Ebony Spleenwort



Asplenium platyneuron
new fronds with croziers, May 2015


The day after my last post, I went to Hoyles Mill Conservation Park (in the Little Seneca Creek watershed, near Boyds), hoping to find some evergreen ferns. There was a nice stand of Christmas fern along a bank:


Looking closer I saw a second species: ebony spleenwort.  It’s the smaller, lighter-colored fronds on the left in this picture:


At twelve to twenty inches tall, ebony spleenwort is one of the larger members of its genus.  It’s wide-ranging, from Quebec south and west as far as Arizona, and can be found in a variety of habitats.  Look for it on embankments, rock outcroppings that have a little soil, even old stone fences.  It’s listed as special concern in Maine and exploitably vulnerable in New York.

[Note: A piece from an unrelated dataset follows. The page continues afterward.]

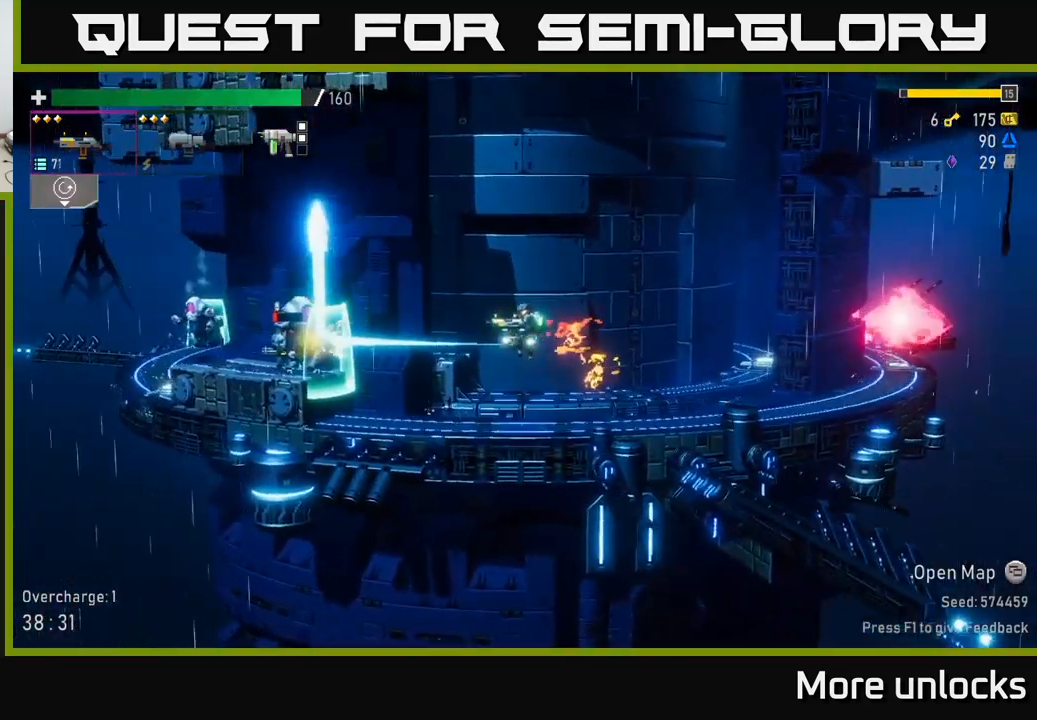
{"buttons": [], "left_stick": "left", "right_stick": "center", "events": [[17, "A", "down"], [317, "A", "up"], [350, "X", "down"], [467, "X", "up"]]}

a specimen near C&O Canal lock 8, August 2015




The name “asplenium” is from the Latin, meaning “without spleen”.  The specific epithet “platyneuron” can be translated as “flat-nerved”.


underside of a pinna on a fertile frond, showing indusia and sporangia



Several other evergreen ferns can be found in the Maryland Piedmont; I’ll be posting about them in the coming weeks.

Fern of the Day: Ebony Spleenwort

Asplenium platyneuron



right: a not typical looking ebony spleenwort
(note the circinate vernation)





below: a fairly typical looking ebony spleenwort


The spleenworts are known to hybridize freely, making field identification difficult.  In this case, the stipe and lower part of the rachis were black, suggesting ebony spleenwort


but it’s impossible to know for sure.

At any rate I wanted to post this because the plant looks neat and I love the pictures.  Also to get the earworm “ebony spleenwort” out of my head.  Note that I got the phrase “circinate vernation” out, too.